Heaven Hill Grain to Glass Rye Whiskey Review
SHARE WITH: Heaven Hill fans, of course. Rye whiskey fans, especially those who gravitate away from the sweeter Kentucky-style rye.
WORTH THE PRICE: A crisp Benjamin is no small ask for a bottle of middle-aged rye whiskey. But, as I’ve said multiple times now, this is more than just an age statement and a proof point. It’s another totally unique offering from a giant of the industry that isn’t known for shaking things up in their portfolio. Rye lovers, in particular, will find value in a rare glimpse at how Heaven Hill manages a higher rye style of rye whiskey.
BOTTLE, BAR OR BUST: Bottle. While this is the least grain-to-glassy of the trio (with the least amount of Beck’s 6158 corn in the recipe), the quality of the final product and the uniqueness of the recipe make it a worthy addition to the home bar. A conversation bottle, to be sure.
OVERALL: Willett, Old Forester, Castle & Key (and probably others I’m forgetting) have already started moving away from the classic Kentucky rye style, which typically uses the most corn legally allowed (up to 49%) to ensure optimum sweetness.

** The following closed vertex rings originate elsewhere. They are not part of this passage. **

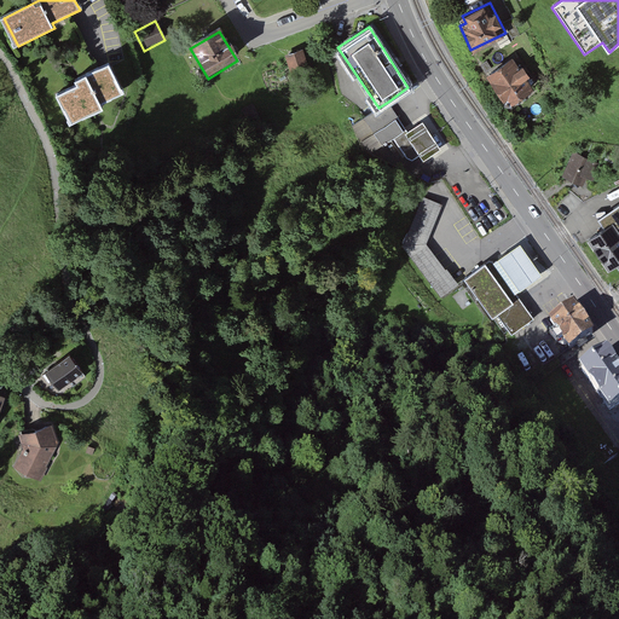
[(301,50),(282,56),(290,82),(310,76),(301,50)]
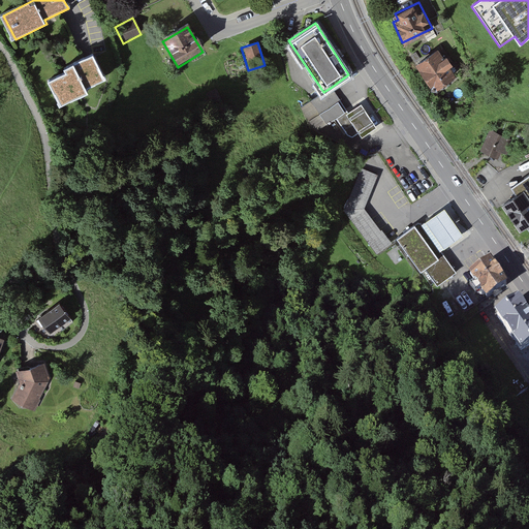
[(440,45),(413,61),(431,90),(457,71),(440,45)]
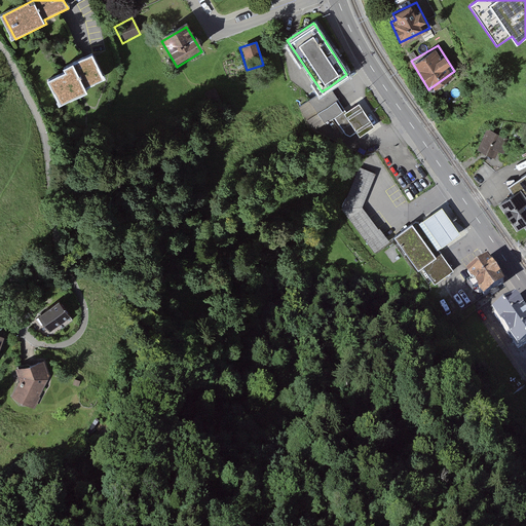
[(65,73),(47,81),(60,107),(84,95),(82,90),(103,81),(90,55),(64,69),(65,73)]
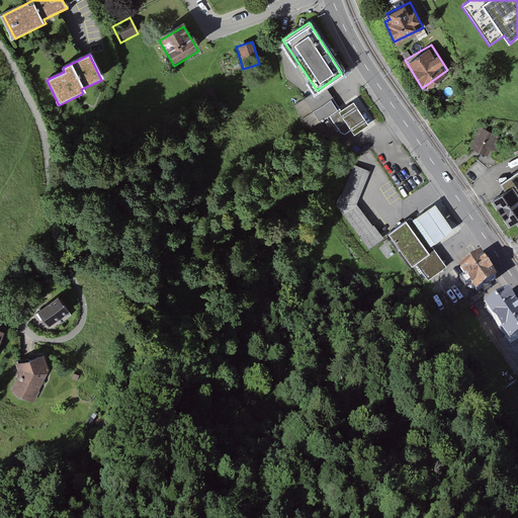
[(317,90),(294,104),(310,127),(329,114),(340,132),(345,134),(351,128),(353,127),(340,108),(325,85),(317,90)]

Now Heaven Hill is joining in with its new take on Kentucky rye, a big departure from Rittenhouse or Pikesville.
The aroma is subdued for cask strength with grassy notes of pine needle, eucalyptus, and chocolate mint. As it opens, more of the barrel comes into play with a touch of baking spice and chocolate, but it almost seems to get brighter and more crisp. The palate starts with a bracing freshness, a gale-force gust of wintergreen and menthol that turns to toffee and dark caramels on the mid-palate but never strays far from its minty foundation. Unsurprisingly, there’s a lot of spice at work here, but outside of the initial kick, things are mostly soothing and warm, simmering well into a finish of clove-studded orange, dry oak, and green tea.
This is probably the most unique offering in the Grain to Glass lineup, not least because it’s the only true cask strength expression. At this proof, it won’t be an everyday sipper (for most), but on those special occasions when you bring it off the shelf, it’s sure to impress rye lovers and start a fun conversation.

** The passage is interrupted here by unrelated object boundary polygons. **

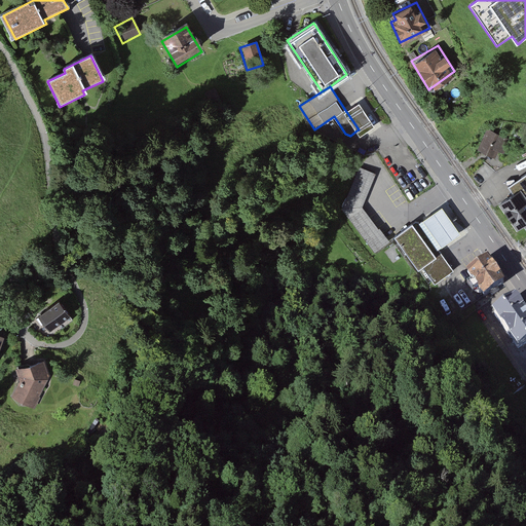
[(360,101),(345,110),(359,129),(357,130),(360,136),(375,125),(360,101)]
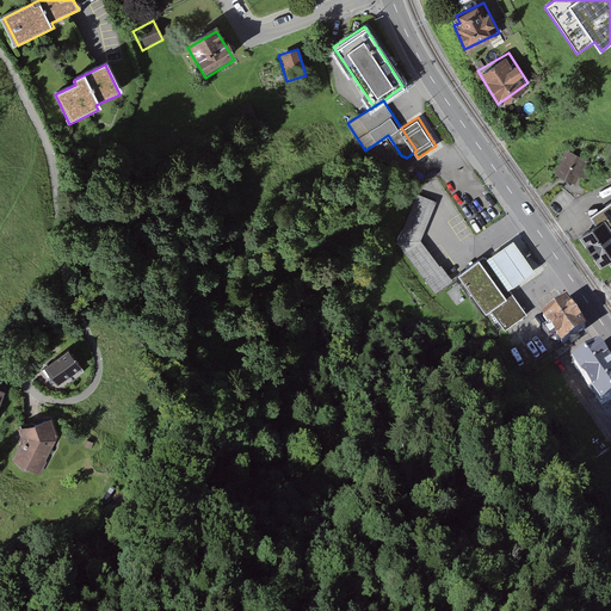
[(591,162),(566,150),(553,174),(578,187),(584,176),(591,162)]
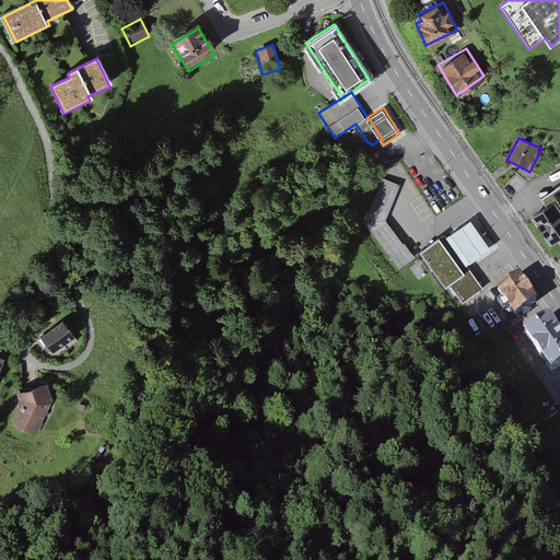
[(400,184),(383,177),(363,222),(399,269),(415,257),(386,219),(400,184)]
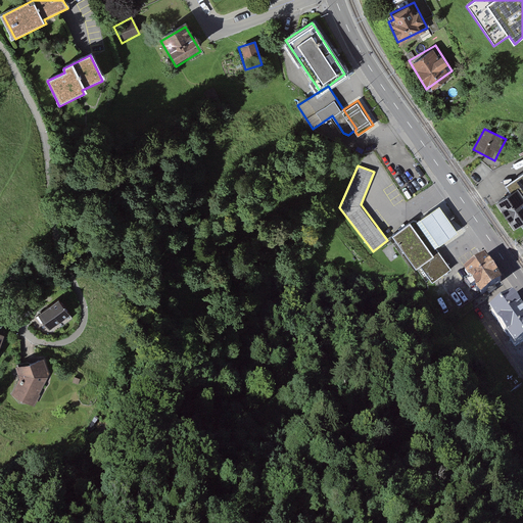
[(496,200),(515,227),(522,221),(522,194),(517,186),(496,200)]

The first edition of Heaven Hill Grain to Glass Kentucky Straight Rye Whiskey aged for six years in rickhouse W3 on the third, fourth and fifth floors. It was bottled at barrel proof without chill filtration at 123.2 proof. The corn seed varietal chosen for this release was Beck’s 6158.
Disclaimer: Bourbon & Banter received a sample of this product from the brand for review. We appreciate their willingness to allow us to review their products with no strings attached. Thank you.